If one abandons the myopic view of focusing on single model solutions and models, and looks at their group dynamics instead, then further learning heuristics become available.  These allow one to distinguish when it is the identification of the content or the context that is at error.  Indeed it is only by considering groups of models that contexts themselves make any sense.

7.       References

Aha, D. W. (1989). Incremental, instance-based learning of independent and graded concept descriptions. In Proc. of the 6th Int. Workshop on Machine Learning, 387-391. CA: Morgan Kaufmann.

Baum, E. and Durdanovic, I. (2000a). An Evolutionary Post-Production System. http://www.neci.nj.nec.com/homepages/eric/ptech.ps

Baum, E. and Durdanovic, I. (2000b). Evolution of Co-operative Problem Solving. http://www.neci.nj.nec.com/homepages/eric/hayek32000.ps

Edmonds, B. (1990). The Pragmatic Roots of Context. CONTEXT'99, Trento, Italy, September 1999. Lecture Notes in Artificial Intelligence, 1688:119-132. http://www.cpm.mmu.ac.uk/cpmrep52.html

Elman, J. L. (1993). Learning and Development in Neural Networks - The Importance of Starting Small. Cognition, 48:71-99.

Gigerenzer, G and Goldstein, D. G. (1996). Reasoning the fast and frugal way: Models of bounded rationality. Psychological Review, 104:650-669.

Harries, M. B., Sammut, C. and Horn, K. (1998). Extracting Hidden Contexts. Machine Learning, 32:101-126.

Holland, J. H. (1992). Adaptation in Natural and Artificial Systems, 2nd Ed., MIT Press, Cambridge, MA.

Koza, J. R. 1992. Genetic Programming: On the Programming of Computers by Means of Natural Selection. Cambridge, MA: MIT Press.

Moss, S. and Edmonds, B. (1998). Modelling Economic Learning as Modelling. Cybernetics and Systems, 29:215-248. http://www.cpm.mmu.ac.uk/cpmrep03.html

Turney, P. D. (1993).
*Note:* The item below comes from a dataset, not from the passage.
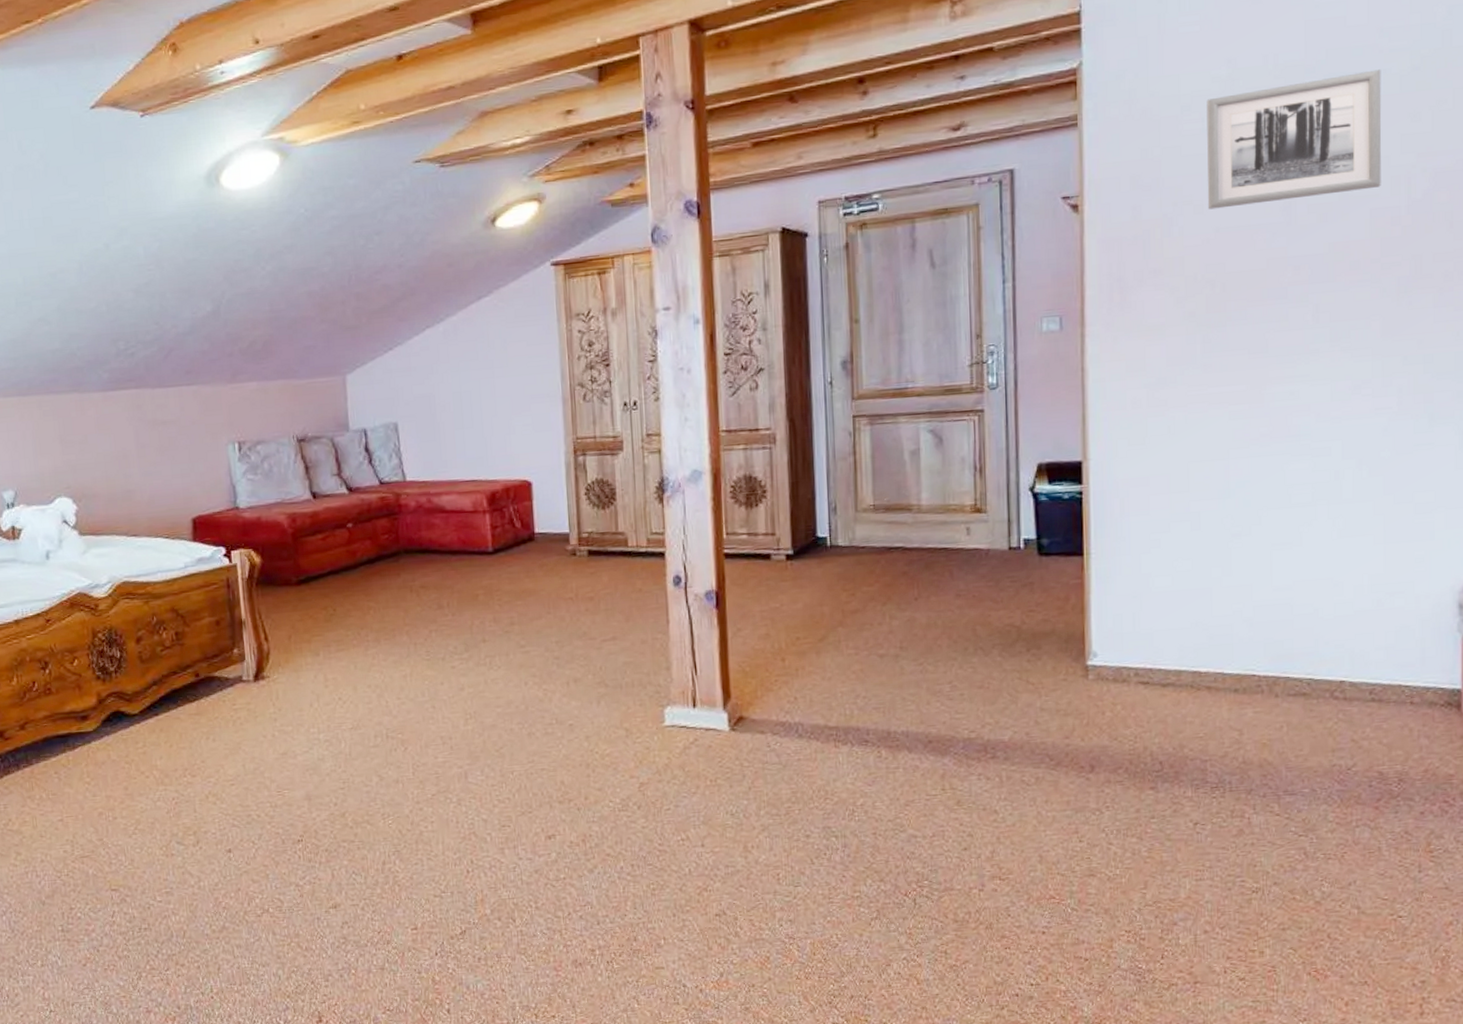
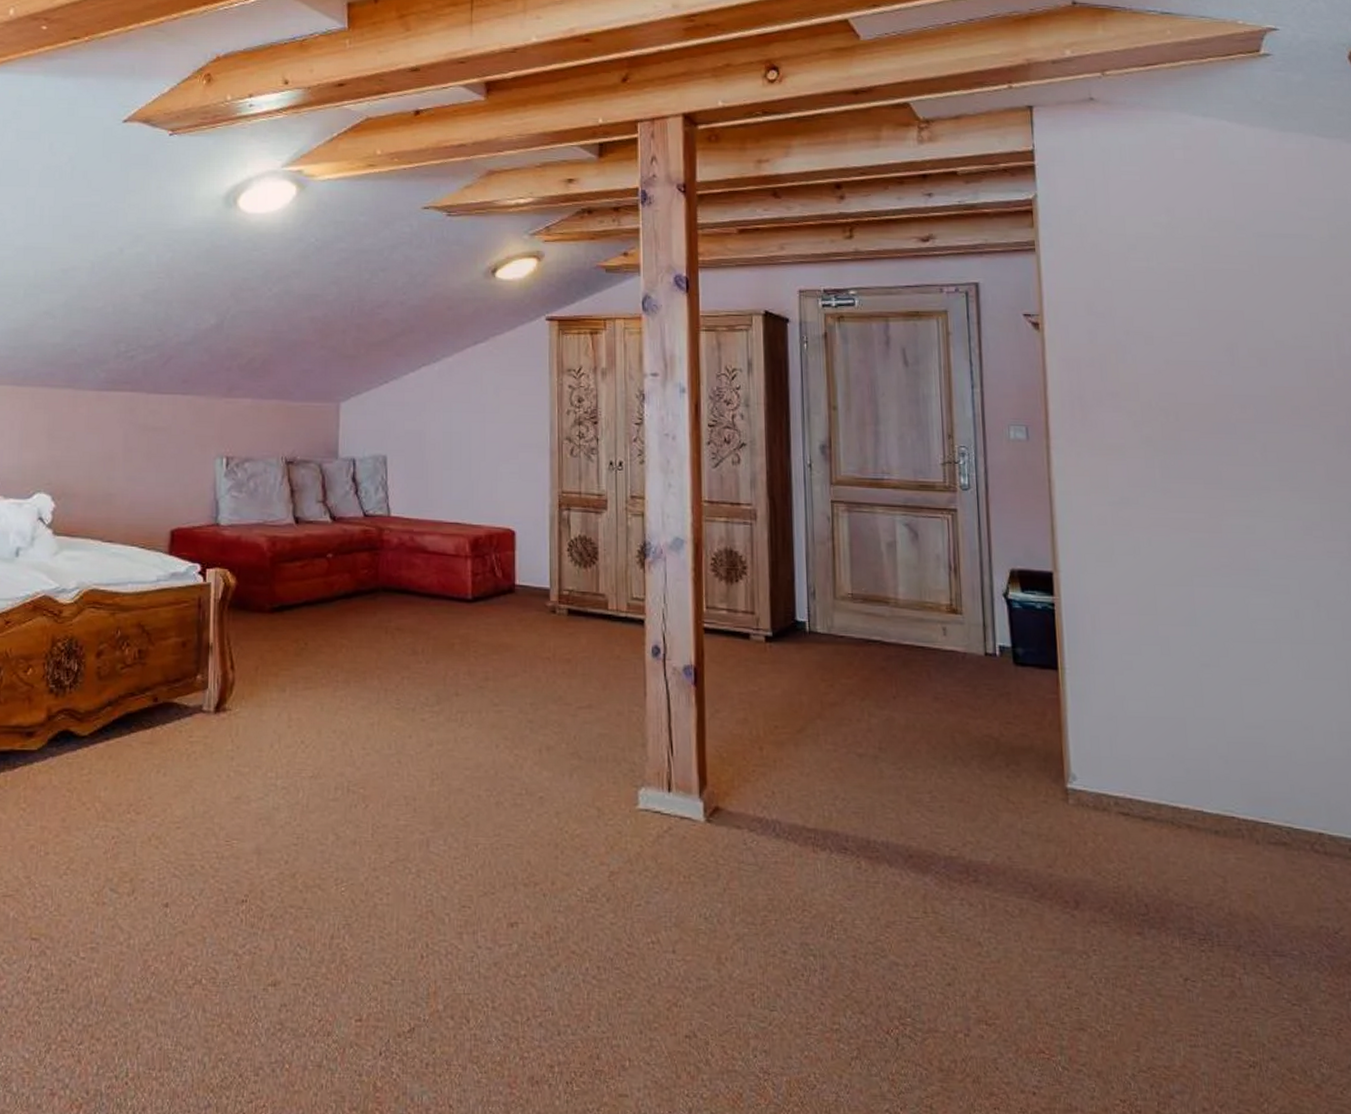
wall art: present [1206,69,1382,210] -> none [1150,234,1313,342]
Exploiting context when learning to classify. In Proceedings of the European Conference on Machine Learning, ECML-93. 402-407. Vienna: Springer-Verlag.

Turney, P. D. (1996). The management of context-sensitive features: A review of strategies. Proceedings of the ICML-96 Workshop on Learning in Context-Sensitive Domains, Bari, Italy, July 3, 60-66.

Turney, P. D. and Halasz, M. (1993). Contextual normalisation applied to aircraft gas turbine engine diagnosis. Journal of Applied Intelligence, 3:109-129.

Widmer, G. (1997). Tracking Context Changes through Meta-Learning. Machine Learning, 27:259-286.